Today, advertisers use the same trick. There’s a character who you empathise with. They’re in your situation. They buy a product, it makes them happy and complete – it would do the same for you too.

It’s also a bit like that pivotal moment in Roald Dahl’s BFG, or to take a less obscure example, Inception. Once you realise that part of the artificial dream is true (the person in the advert is like you / there is a girl called Sophie sitting on your windowsill / your father is an emotionally distant businessman on his deathbed) then you will be prepared to believe that it’s all true (that you need to buy the product / send the army to attack the bad giants / dissolve your father’s business).

In order to get the advert over and done with in today’s vanishingly small attention spans, while maximising its persuasive power, advertisers need to deploy the full range of clever details and hooks to help you ‘identify with’ their character.

By targeting the ‘majority’ 80% or so of its potential market, advertisers and politicians can overlook, or at worst exclude, the ‘dissimilar’, hard-to-define, diverse 20%. This means that if you’re not included in the narrative of the advertising or the nation, you have a problem. You might follow your natural human inclination to be a part of the ‘in’ group, and conform to the narrative, fitting yourself in somehow – if you’re a gay man in a homophobic society you might marry a woman and suppress your other sexual desires, for example. You choose to trade the advantages of being ‘you’ for the advantages of being accepted and supported by society.

Instead of attempting to conform with the majority you may disengage, or resist. When this happens to enough people, and when they can talk to each other and organise, a new minority group will crystallise. This minority ‘community’ has its own norms and will probably be just as exclusionary to its own ‘minority-minorities’.

My point here is that there will always be minorities as long as there are social narratives, because (even though the most successful narratives are the ones that the most people can relate to), no single narrative can include everybody. The only difference to society is in whether the majority’s narrative can accommodate diversity or not. Unless diversity is actively tolerated, respected and cherished to some degree, the whole ‘majority’ society can go stale and rigid for want of new ideas.

Branding is always targeted at someone. Very few campaigns do not appeal to, and therefore push, one set of values more than others.

I fully acknowledge the benefits of advertising in promoting products, but brands have become symbiotic with our identities. We give money to the brand by buying the product, and in return we ‘buy into’ the brand – we identify ourselves with it, implying ‘I am Mr. Muscle, and I love the jobs you hate’, ‘I drink PepsiMax so I am cool like David Beckham’ or maybe ‘my Omega watch is just like James Bond’s so I’m a dysfunctional womaniser’.

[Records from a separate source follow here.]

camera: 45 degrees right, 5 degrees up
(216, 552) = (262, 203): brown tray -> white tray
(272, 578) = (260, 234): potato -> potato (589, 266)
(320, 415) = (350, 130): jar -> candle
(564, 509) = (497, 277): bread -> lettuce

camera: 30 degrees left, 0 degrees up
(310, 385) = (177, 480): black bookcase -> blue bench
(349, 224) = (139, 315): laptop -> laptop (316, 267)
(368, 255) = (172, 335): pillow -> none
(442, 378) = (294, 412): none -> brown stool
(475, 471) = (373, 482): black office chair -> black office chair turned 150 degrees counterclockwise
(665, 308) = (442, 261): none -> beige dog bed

Individual personalities are becoming things that are imposed as a set of choices: you compose your public identity partly from the global brands you affiliate with. Your friends get told that you ‘like’ Diet Coke and Batman on Facebook. Your newsfeed is filtered to be more relevant to your ‘preferences’ as surmised from the statistics of your behaviour online. What are the implications of this? Will people be motivated to actually find out about themselves and each other, or will they just wear brands on their cyber-lapel like political badges and leave it at that? The filter bubble phenomenon has been well-documented both in theory and practise.

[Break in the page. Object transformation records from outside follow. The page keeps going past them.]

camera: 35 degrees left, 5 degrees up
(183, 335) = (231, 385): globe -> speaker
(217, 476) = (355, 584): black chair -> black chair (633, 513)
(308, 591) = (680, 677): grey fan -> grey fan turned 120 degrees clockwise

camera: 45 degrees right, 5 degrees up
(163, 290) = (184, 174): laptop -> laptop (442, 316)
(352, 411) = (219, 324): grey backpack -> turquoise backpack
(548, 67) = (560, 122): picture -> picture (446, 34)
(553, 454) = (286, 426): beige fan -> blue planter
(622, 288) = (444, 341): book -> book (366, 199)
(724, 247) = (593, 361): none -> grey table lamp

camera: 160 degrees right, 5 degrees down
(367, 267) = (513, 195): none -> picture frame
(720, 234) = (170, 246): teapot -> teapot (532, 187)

What if the only people you ever encountered were people you could be fairly sure were just like you? Nobody you ever met would need much effort for you to understand, because you can reasonably assume they’re thinking the same things as you. They vote the same way, and they can’t understand why anybody wouldn’t. You don’t have any friends outside your group – why would you? They’re all idiots. Republicans. Democrats. French. Chinese. Fat Americans. Terrorist infidels.

Welcome to the Web 2.0, where the Social Network is the new class system.

Personally, I predict a counter-trend here. Less will really change than you might think. Those of us with a hankering for argument and alternative viewpoints will always hunger for a bit of randomness in social encounters. This randomness will probably come with strings attached, but whyever would you want dangerous wilderness when you can live all your life in a well-managed Walled Garden?